Pour cette rencontre, l’UNAF avait choisi de réfléchir autour de la notion de responsabilité civile professionnelle et avait invité, pour en parler, Gilles Raoul-Cormeil, Maître de conférences en droit privé à l’université de Caen et Eric-Pierre Colleville, assureur. Hervé Allier, Directeur de l’UDAF de la Marne, a témoigné de son expérience face à la gestion des risques dans son UDAF.

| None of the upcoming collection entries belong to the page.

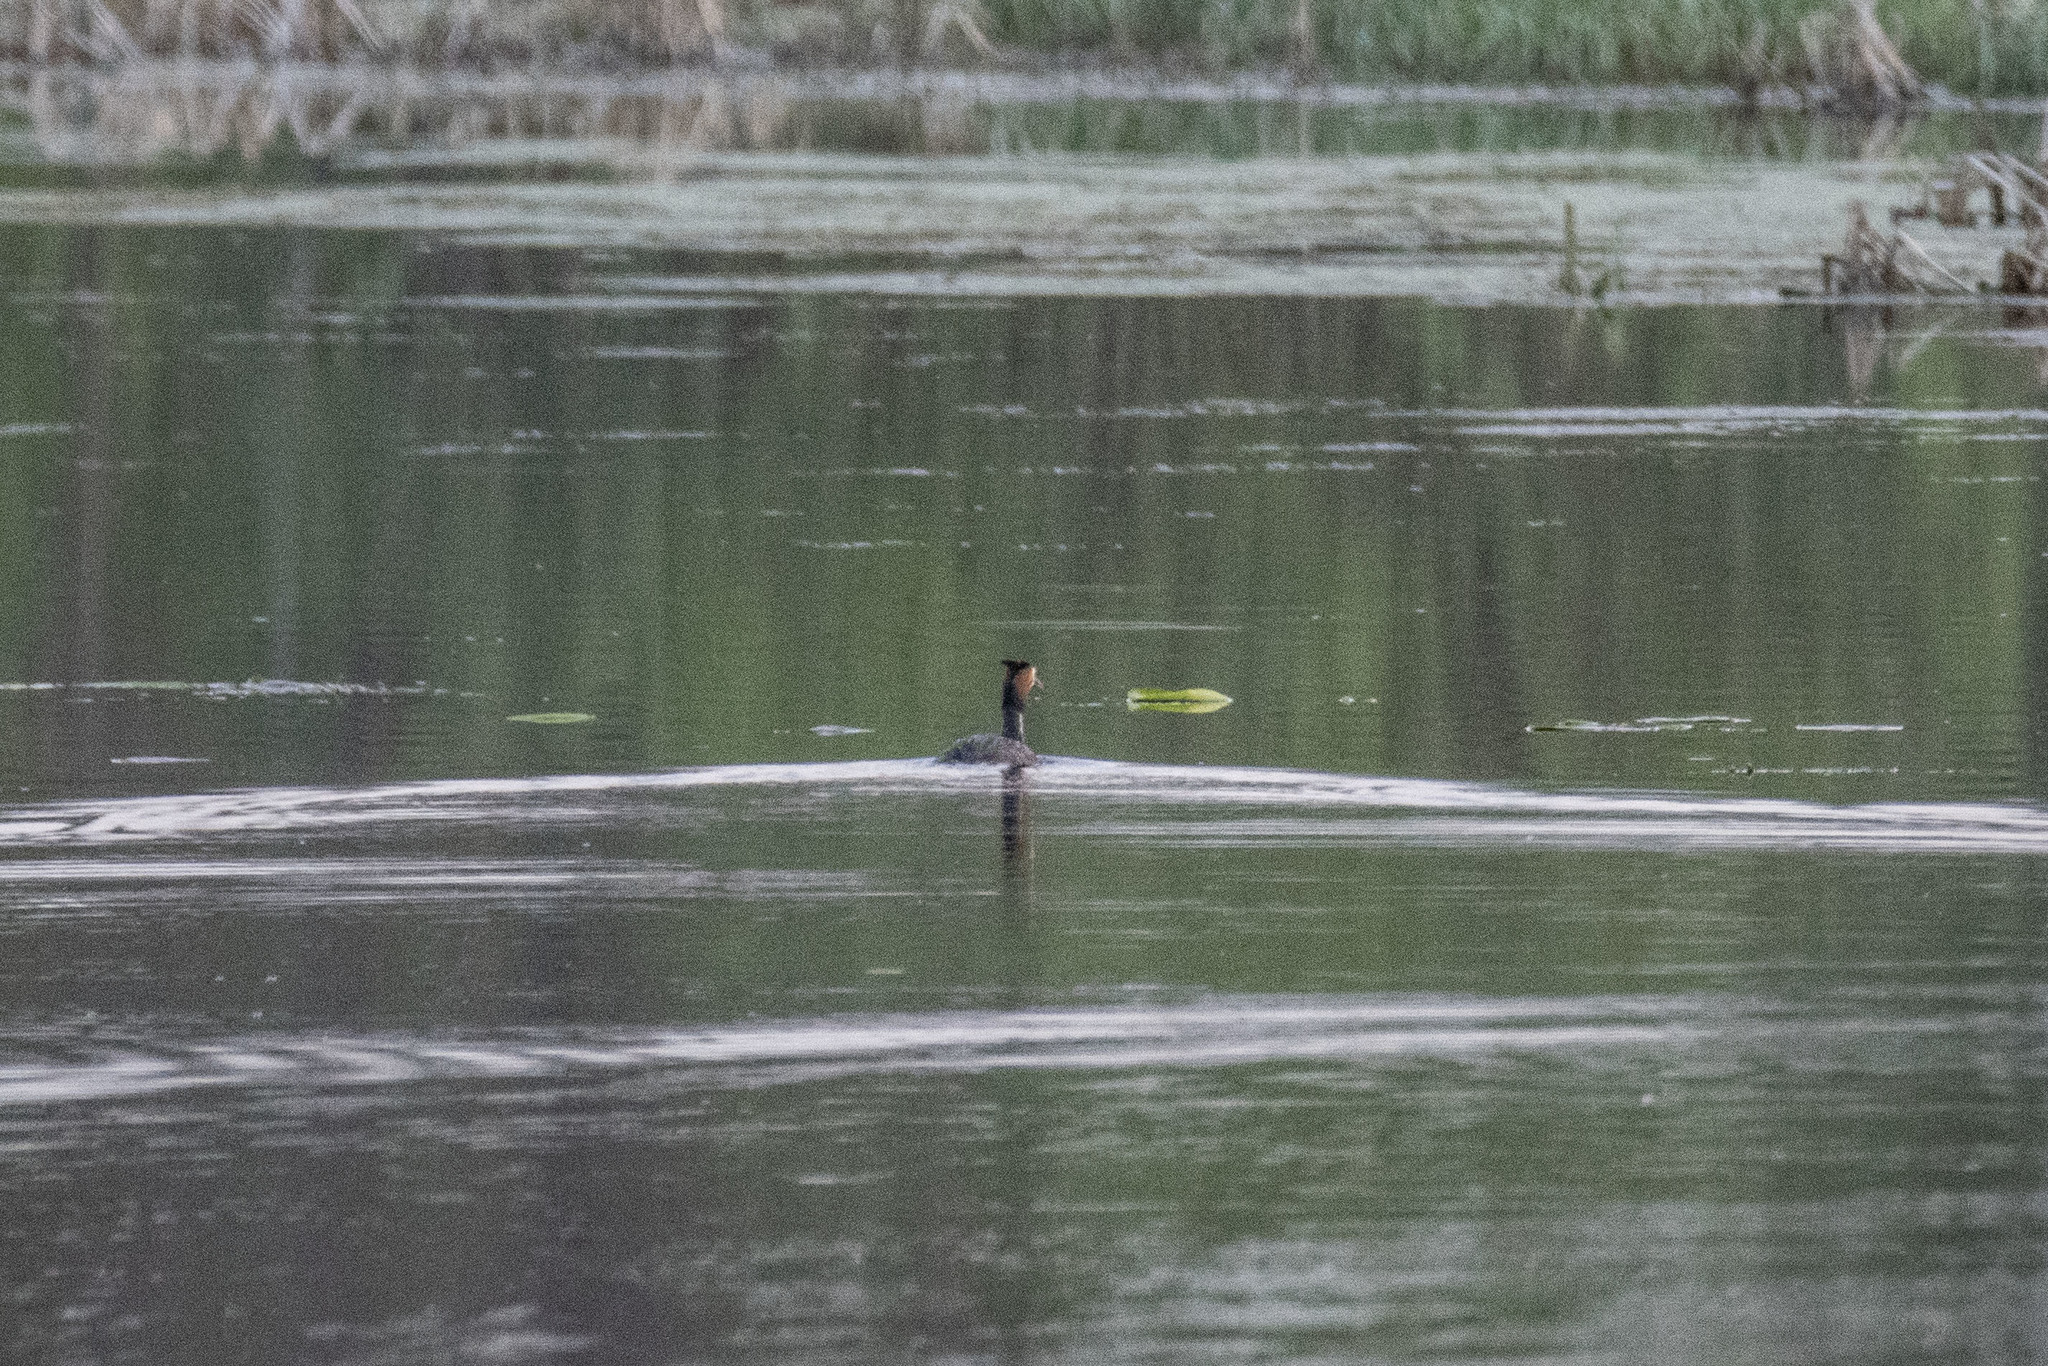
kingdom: Animalia
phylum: Chordata
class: Aves
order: Podicipediformes
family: Podicipedidae
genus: Podiceps
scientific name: Podiceps cristatus
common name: Great crested grebe
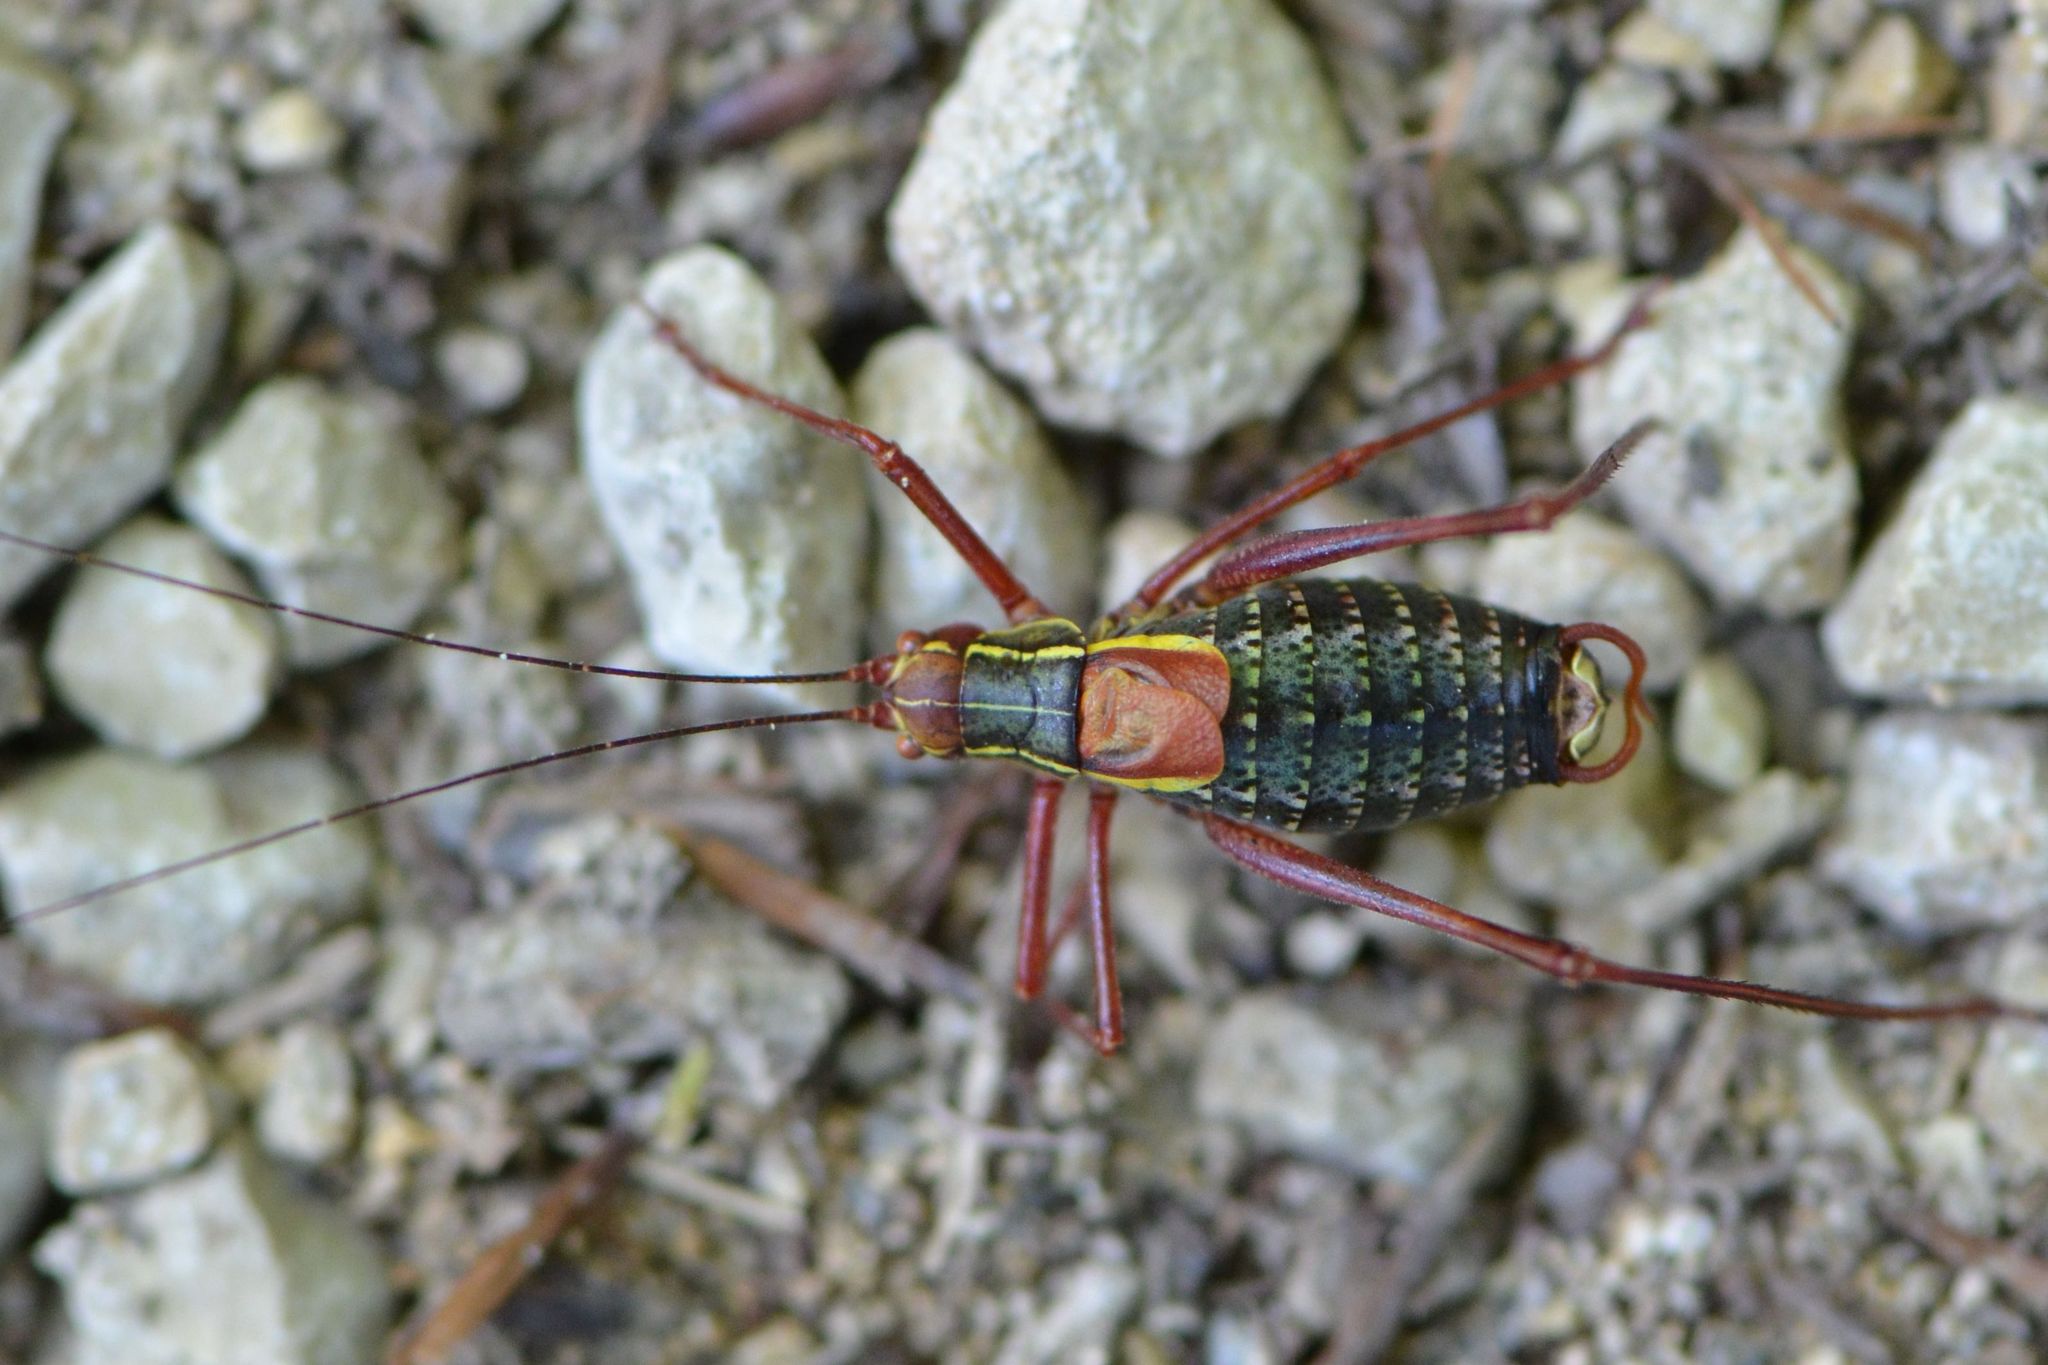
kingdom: Animalia
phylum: Arthropoda
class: Insecta
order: Orthoptera
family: Tettigoniidae
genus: Barbitistes
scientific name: Barbitistes serricauda
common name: Saw-tailed bush-cricket
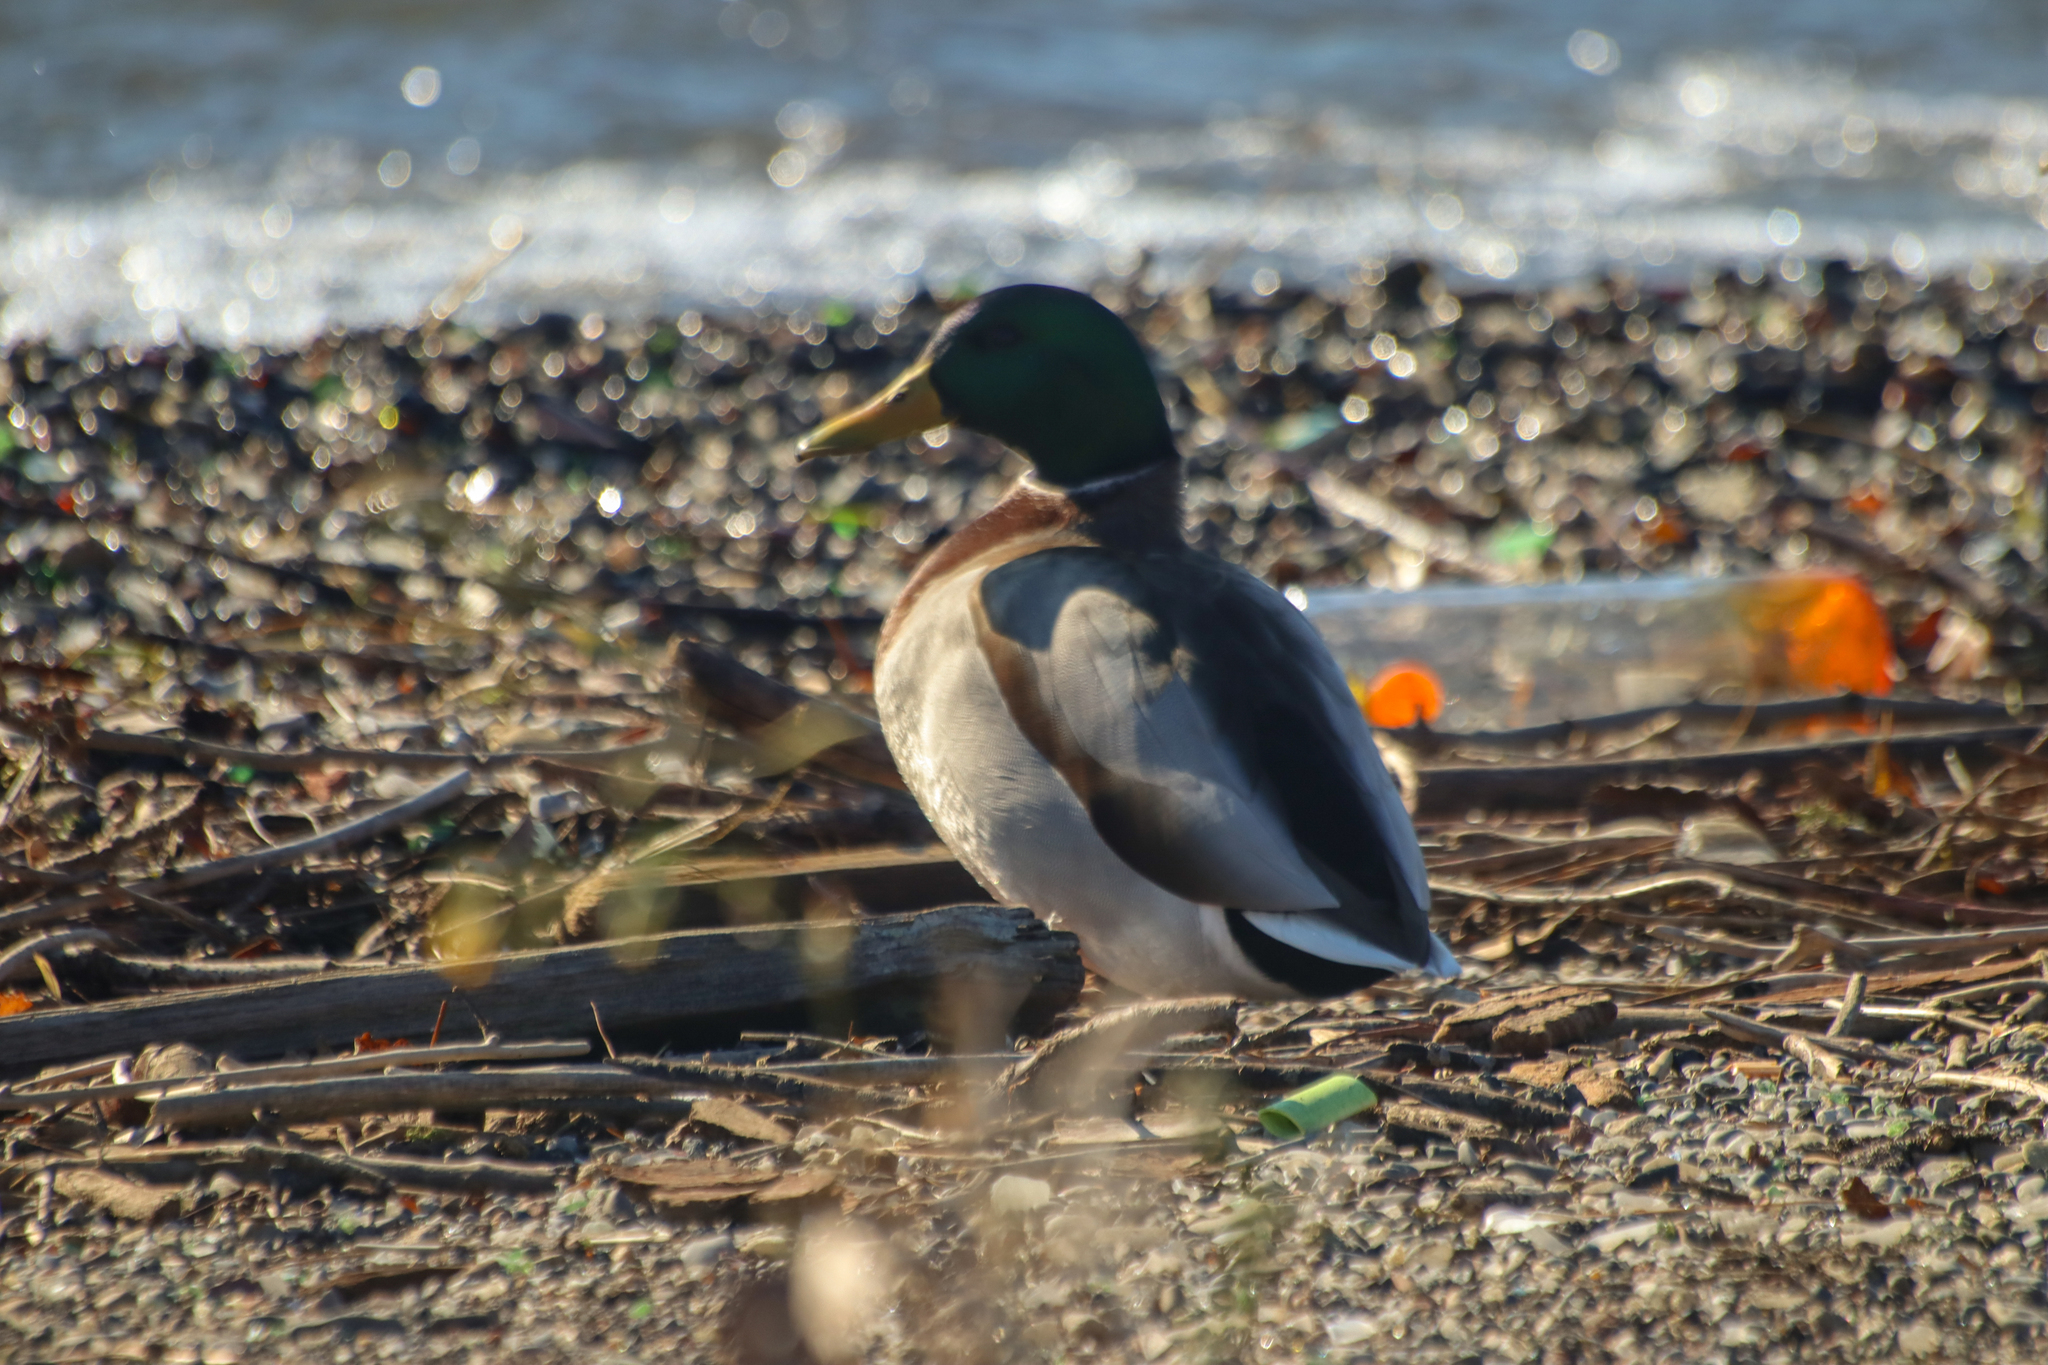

Le Président de l’UNAF, François Fondard, qui a rejoint les participants en début d’après midi, a salué dans son intervention,
l’action des directeurs et leur rôle « d’hommes orchestres » aux multiples responsabilités dont l’exercice entraîne une exigence d’excellence pour associer les valeurs associatives et familiales avec les exigences du secteur social et médico-social.

Puis, il est aussi revenu sur les enjeux de la représentation familiale autour notamment du renouvellement des représentants familiaux siégeant au sein des centres communaux d’action sociale, et sur le grand chantier lancé par l’UNAF et les UDAF autour du développement associatif. Enfin, il a évoqué les réflexions en cours à l’UNAF sur la réforme annoncée du financement de la branche famille.
Son intervention a été suivie de celle du trésorier de l’UNAF, Benoît Laune, qui a présenté les procédures et les contrôles internes dans les UDAF.

Un tour d’horizon de l’actualité des travaux en cours menés par l’UNAF et les UDAF, a été dressé par Jean-Philippe Vallat, Sous-Directeur en charge de la Recherche, des Etudes et des Actions Politiques, Agnès Brousse et Christian-Jacques Malatia, responsables du Service Evaluation et Développement des activités, à l’issue duquel, trois directeurs d’UDAF : Sandrine Prince, directrice de l’UDAF de l’Ardèche, Nathalie Payelle, directrice de l’UDAF de la Loire-Atlantique et Pascal Pujos, directeur de l’UDAF de la Haute-Vienne, ont témoigné du déroulement des inspections des services MJPM et DPF réalisées par les DRJSCS/DDCS dans le cadre du plan quinquennal Etat 2013-2017 d’auditer tous les services.

Prochaines dates à retenir dans le calendrier institutionnel :

  • les 26 & 27 avril 2014, à Brive, où se réuniront les Présidents des UDAF et des URAF ;
  • les 21 & 22 juin 2014 à Tours, pour l’Assemblée générale de l’UNAF,
  • le 18 octobre 2014 à Paris, pour une journée rassemblant les Présidents d’UDAF et d’URAF et les Directeurs d’UDAF.